Signs of a growing movement -- and story

Those engaging in the Manhattan protest remain adamant that they represent hundreds of thousands of others far from the site of action. Spreading the word largely through Twitter, protesters associated with Anonymous -- the elusory group known best for their Internet hacking schemes -- continually devise strategies to get more and more of the "99 per cent" involved. The other day operation #BankerBlackFax was introduced, in which templates for taunting messages were posted, along with the fax numbers of various Wall Street-related stock companies. Anonymous and the Occupy Wall Street protesters pride themselves on being a leaderless collective -- as the group's slogan states: We Are All Anonymous.

For more than a week now, these protesters claiming to be voicing grievances on our behalf have maintained their ground in Manhattan and proclaimed their strength over the Internet despite a near media blackout. Anonymous and the Occupy Wall Street protesters may seem a world away for those of us living in a country that continues to maintain a facade at least of sailing through the global financial tidal waves. Perhaps the ongoing occupation of Wall Street is not so far away, though, in the least because Vancouver-based Adbusters is one of the movement's original proponents.

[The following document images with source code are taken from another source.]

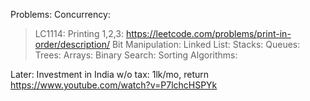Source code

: Problems:
Concurrency: 
  >LC1114: Printing 1,2,3: https://leetcode.com/problems/print-in-order/description/
Bit Manipulation: 
Linked List: 
Stacks: 
Queues: 
Trees: 
Arrays: 
Binary Search: 
Sorting Algorithms: 

Later:
Investment in India w/o tax: 1lk/mo, return
https://www.youtube.com/watch?v=P7lchcHSPYk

What will come of mass movements such as the occupation of Wall Street, or the many that have and continue to take place around the globe this year, remains to be seen. For now, however, we can content ourselves in knowing that there are those among us who still believe in the power of democracy, who feel that the current financial instability needs more voices heard than simply our elected political representatives, bank CEOs, and media pundits. They continue to protest in spite of the mainstream media's failure to alert the rest of us.